Traditionally, there is a tight coupling between the processor and main memory, allowing the processor to read from and write to main memory directly. The processor can also be connected to other input/output (I/O) devices, such as an SSD, graphics card or network adapter. Since these devices will typically run at different speeds, which are often much slower than the clock speed of the processor, if the processor were to read data from such a device, it would have to wait and sit idle while the data transfer is being completed. In practice, a mechanism called direct memory access (DMA) is used, which allows I/O devices to access main memory directly. With DMA, the CPU only triggers a read or write operation to an I/O device and then does other work, while the I/O device asynchronously writes or reads data from/to main memory.

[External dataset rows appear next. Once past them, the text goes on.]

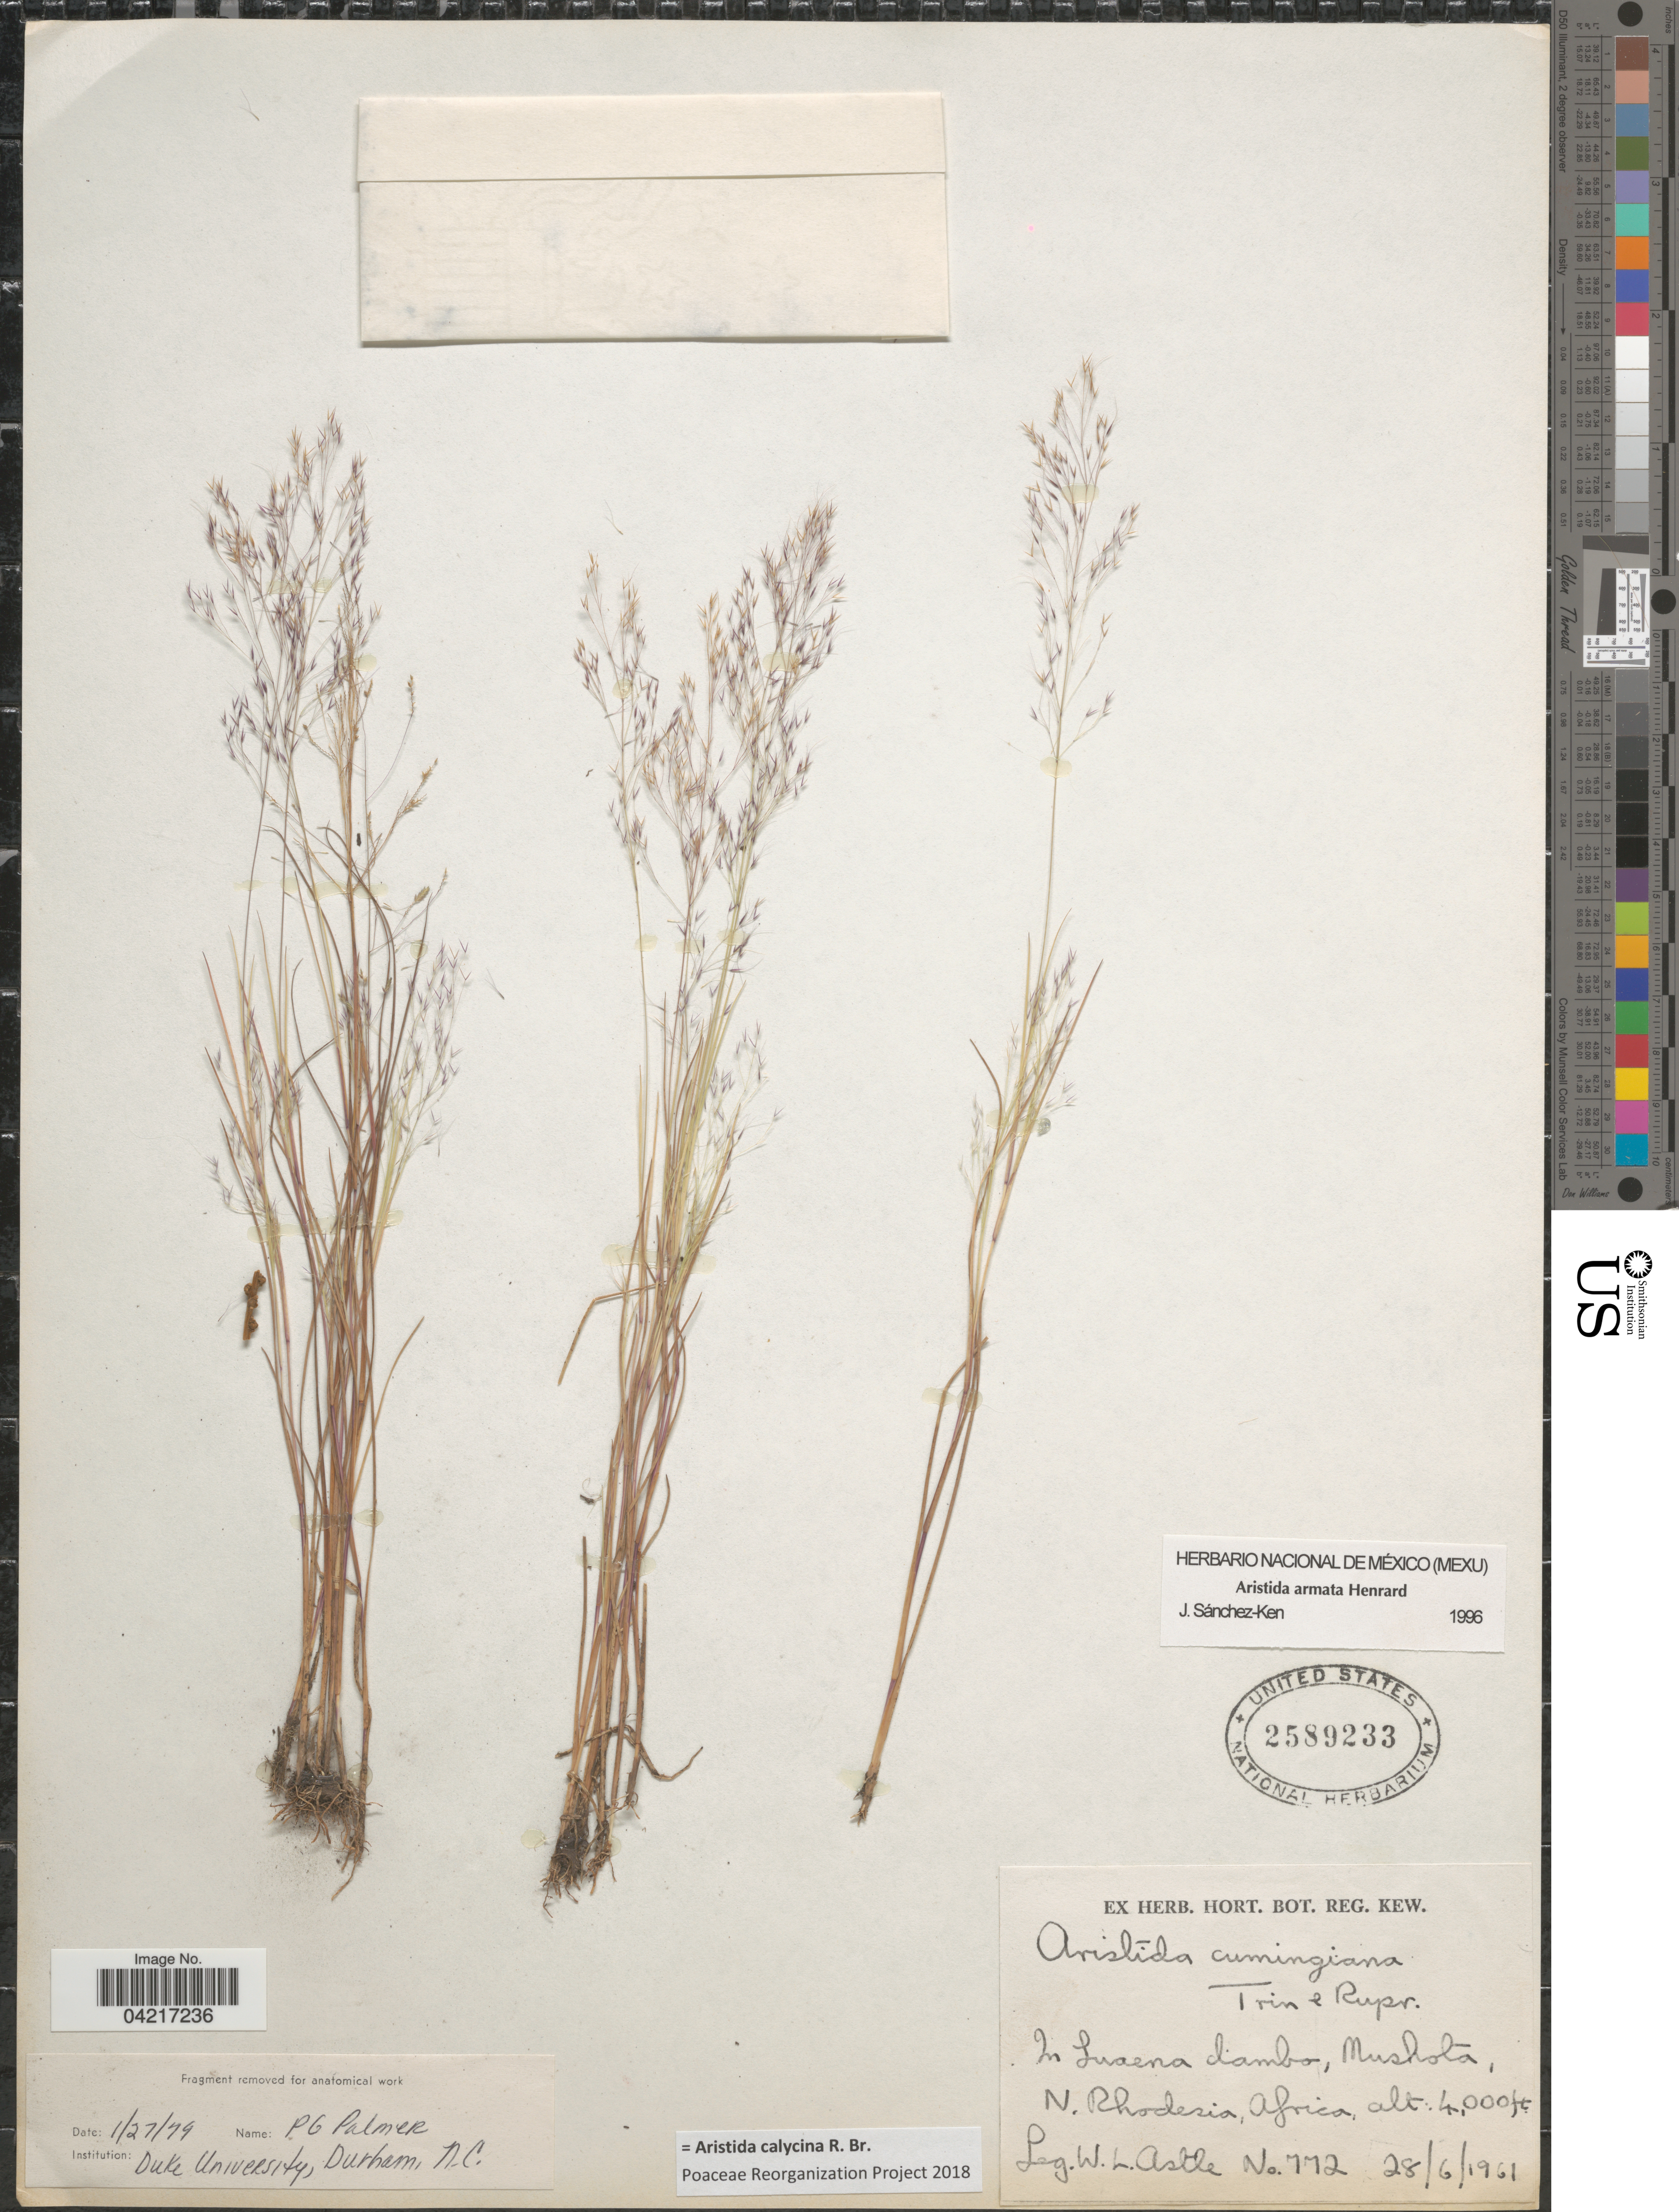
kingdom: Plantae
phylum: Tracheophyta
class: Liliopsida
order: Poales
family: Poaceae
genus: Aristida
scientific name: Aristida calycina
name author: R. Br.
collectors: W. Castle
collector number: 772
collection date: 1961-06-28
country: Zambia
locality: In Luwena dambo, Mushota, N. Rhodesia.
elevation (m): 1219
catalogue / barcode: US 2589233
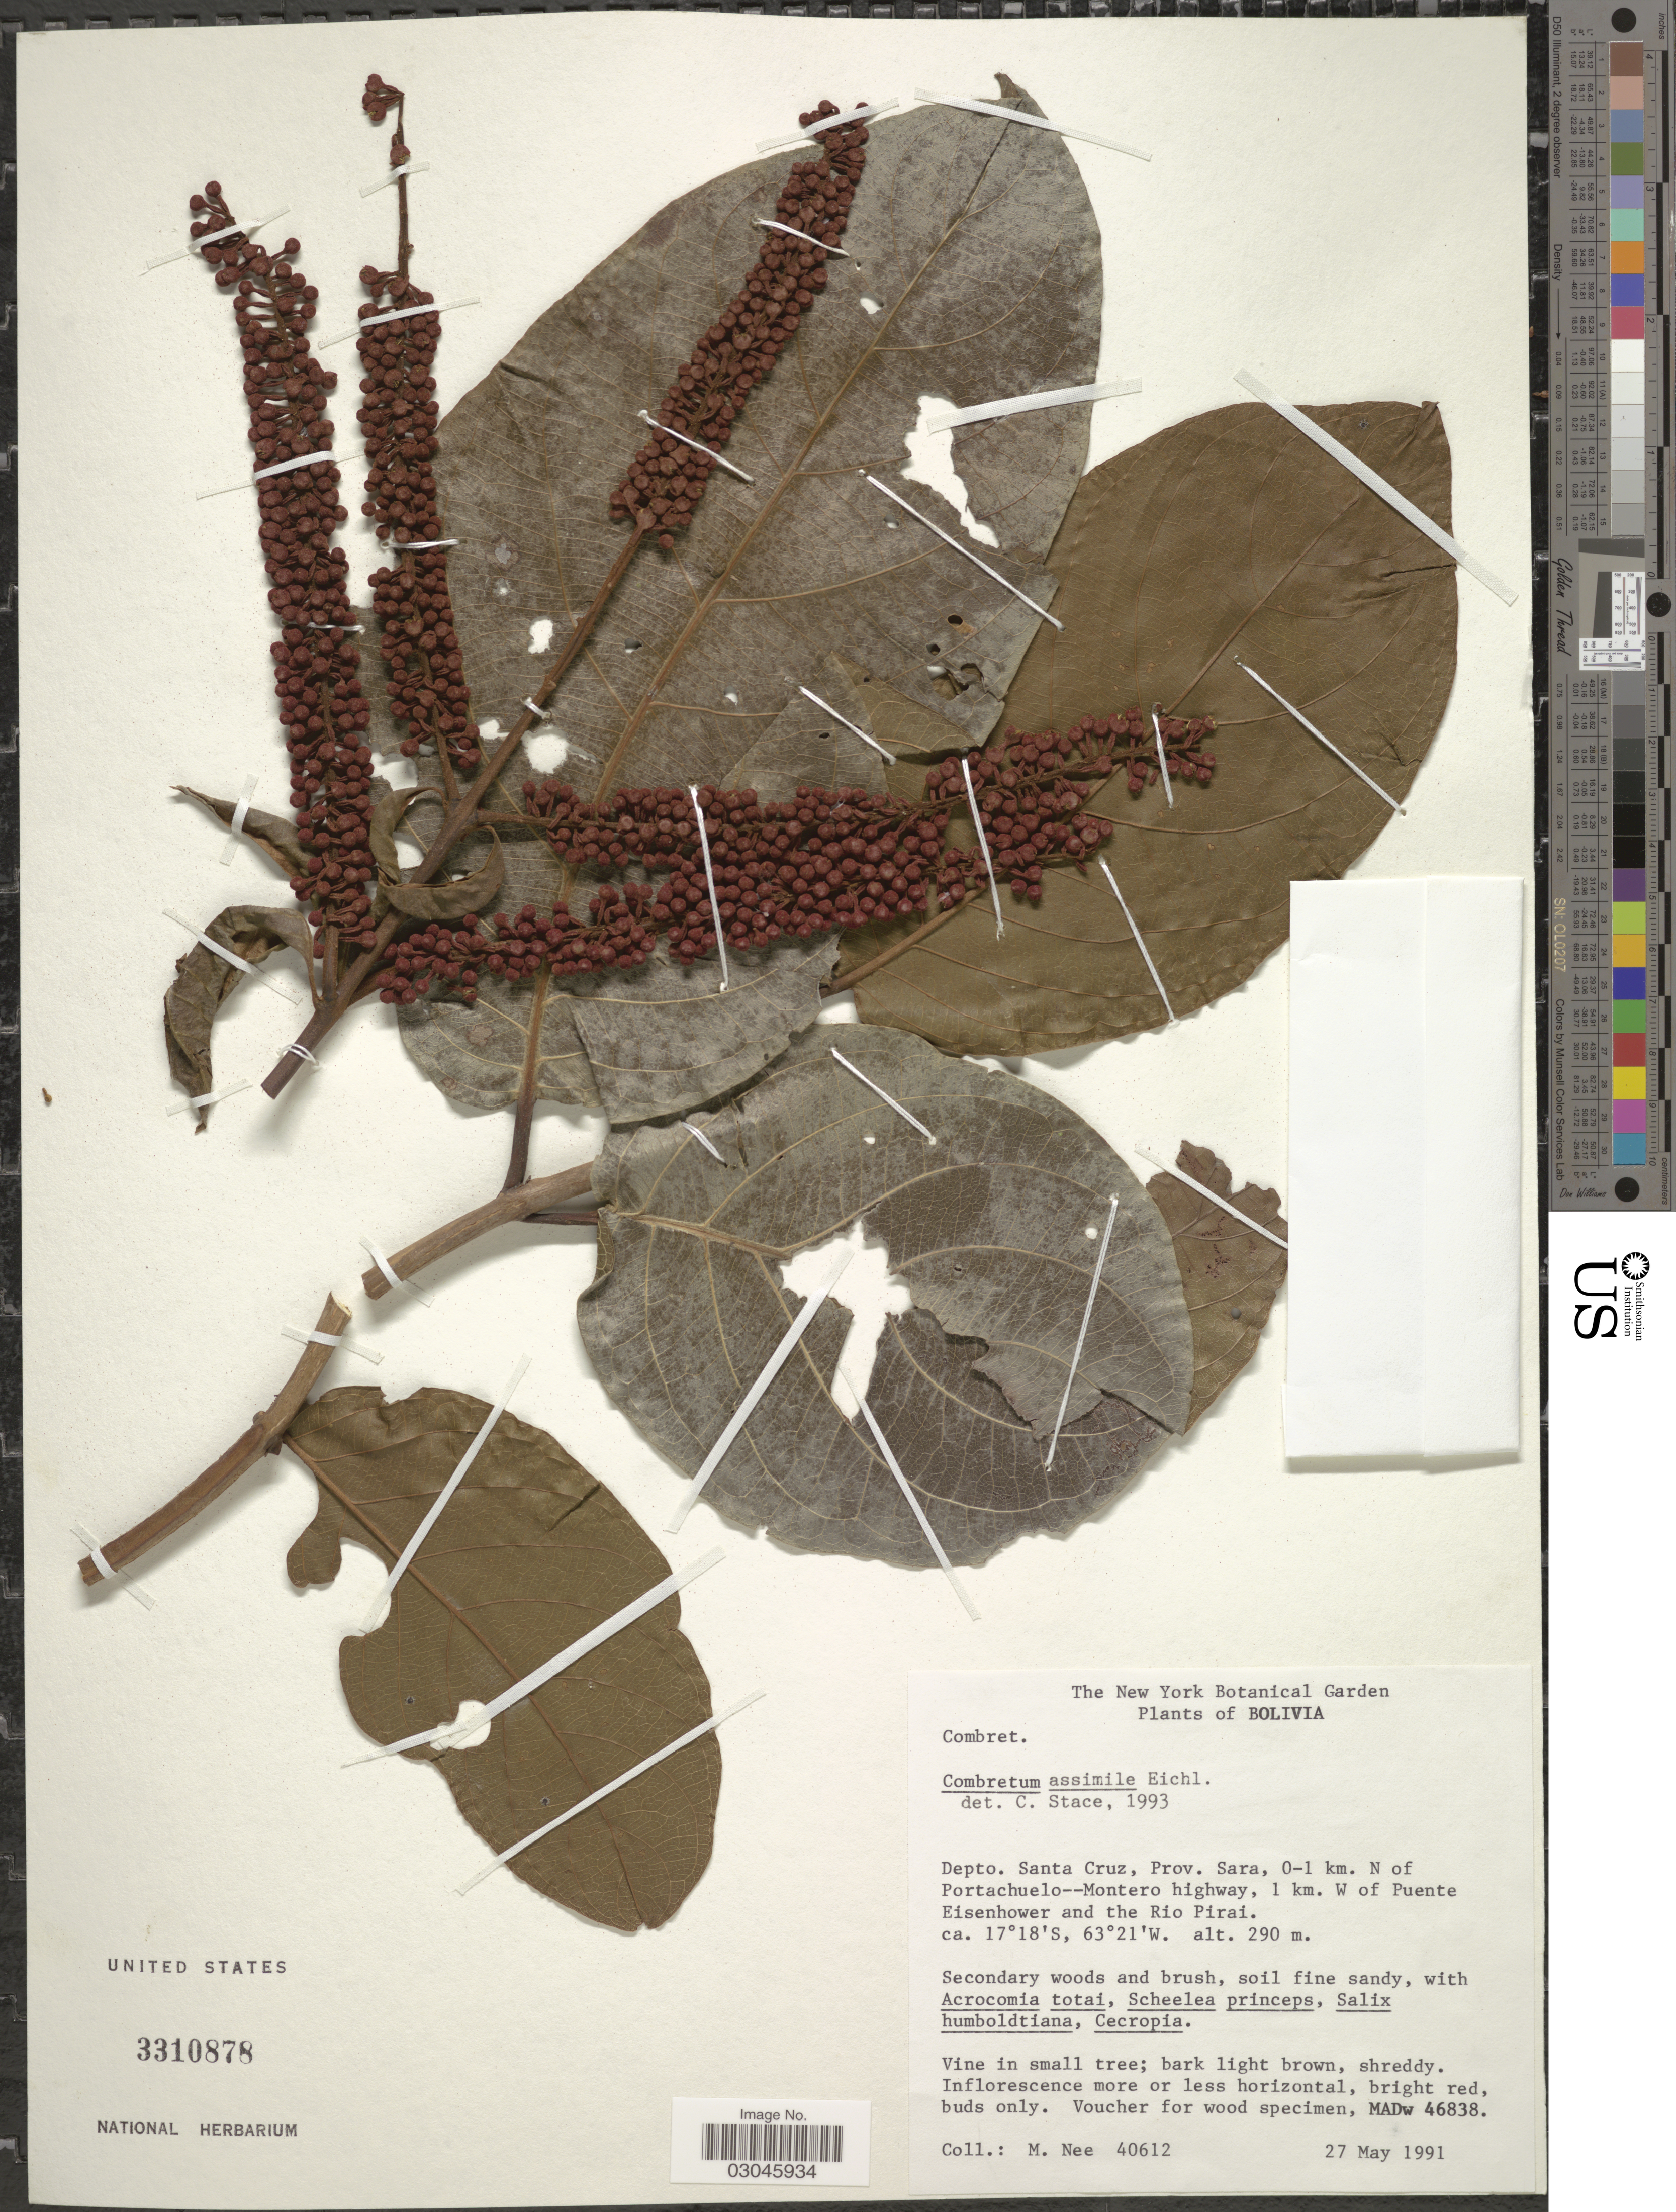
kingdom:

From a systems programming perspective, I/O devices thus are not typically accessed directly by the CPU in the same way main memory is. Instead, communication works through the operating system and the driver for the I/O device. In practice, this means that we do not care that variables that we declare in code refer to memory locations in main memory, because the compiler will figure this out for us. The same is not true for accessing data on your SSD (in the form of files) or on your GPU. Here, we have to call routines provided by the operating system to get access to these data.

Systems programming is a wide field, and depending on what types of systems you write, the information of this section might not apply to you. On an embedded system, for example, you might interface directly with I/O devices through writing to special memory addresses. The GameBoy handheld console, for example, required software to write the pixels that should be drawn directly to a special memory region which was then read by the display circuits. The study of such embedded systems with close interplay between hardware and software is interesting, however it is out of the scope for this courseThere is a course on embedded systems programming being taught at the same university that this course is taught, hence embedded systems are not covered in detail here., where we will focus on systems software for Unix-like systems. If you are interested in the nitty-gritty details of such a computer system, GBDEV is a good starting point.

Exercises

Matrix multiplication

A classical example where performance is dependend on cache access is matrix multiplication. Write a small Rust program that multiplies two N-by-N matrices of f64 values with each other and measure the performance of this operation. Store the matrix data in a one-dimensional array, like so:

#![allow(unused)]
fn main() {
struct Matrix4x4 {
    data: [f64; 16],
}
}

There are two ways of mapping the two-dimensional matrix to the one-dimensional array: Row-major and column-major order. Given a row and column index (row, col), look up how to calculate the corresponding index in the 1D-array for row-major and column-major memory layout. Then implement the matrix multiplication routine like so:

#![allow(unused)]
fn main() {
fn matrix_mul(l: &Matrix4x4, r: &Matrix4x4) -> Matrix4x4 {
    let mut vals = [0.0; 16];
    for col in 0..4 {
        for row in 0..4 {
            for idx in 0..4 {
                // TODO Calculate l_idx, r_idx, and dst_idx. Do this once for row-major, and once for column-major
                // layout (in two separate matrix_mul functions)
                vals[dst_idx] += l.vals[l_idx] * r.vals[r_idx];
            }
        }
    }
    Matrix4x4{
        data: vals,
    }
}
}

To measure the runtime, you can use Instant::now(). In order to get some reasonable values, create a Vec with a few thousand matrices and multiply every two adjacent matrices (i.e. index 0 and 1, index 1 and 2, and so on). Do this for row-major and column-major order. Start with a small matrix of 4*4 elements, as shown here, and move up to 8*8, 16*16 and 32*32 elements. Comparing the row-major and column-major functions, which perform the same number of instructions and memory accesses, what do you observe?